Greta is helping her best friend Doria (Dana Barron) prepare for her wedding. In that role, she has Doria’s voluminous wedding dress in her car when she heads to the mountains in search of a scoop on the Tannenhills.

She drives into snow, dressed in shorts and a tank top, gets stuck in the ice, and runs out of gas. She puts on Doria’s dress to keep from freezing and literally falls into the arms of Ben Tannenhill (Jordan Belfi).

Ben takes her inside, warms her up, loans her clothing. She recognizes him immediately and thinks she’s really hit the jackpot. She makes up a story about who she is. He takes her to meet the family.

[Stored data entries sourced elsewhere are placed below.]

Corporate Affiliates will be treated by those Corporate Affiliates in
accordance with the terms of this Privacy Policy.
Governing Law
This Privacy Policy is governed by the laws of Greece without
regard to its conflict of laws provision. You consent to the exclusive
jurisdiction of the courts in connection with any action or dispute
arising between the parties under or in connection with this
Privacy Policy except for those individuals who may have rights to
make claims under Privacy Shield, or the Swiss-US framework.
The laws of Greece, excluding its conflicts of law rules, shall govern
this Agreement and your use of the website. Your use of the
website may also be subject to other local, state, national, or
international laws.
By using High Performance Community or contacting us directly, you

Bobby Campo and Susie Abromeit in Snow Bride
So Jared, you planning to propose?

The wonderful Patricia Richardson plays Maggie, Ben’s mother. She’s constantly accompanied by Peters (Robert Curtis Brown). As Greta is trying to keep up her lie and take advantage of her good luck, Jared Tannenhill (Bobby Campo) arrives. On his arm is Klaire Sinclaire (Susie Abromeit), a former girlfriend of Ben’s. But now she’s Jared’s girl.

Greta quickly sees who’s going to do the proposing that weekend and thinks she has her story.

Katrina Law and Jordan Belfi in Snow Bride
Gosh, Greta, you sure clean up nice.

Then Ben introduces her to everyone as his date for the weekend. That plot twist keeps her there all weekend and both adds to and subtracts from the numerous romantic story lines in the remainder of the film.

It’s all predictable, but who cares. The actors do an excellent job, the writing by Tracy Andreen is well done, and the ending is happy. Christmas cheer everywhere!  Ho! Ho! Ho!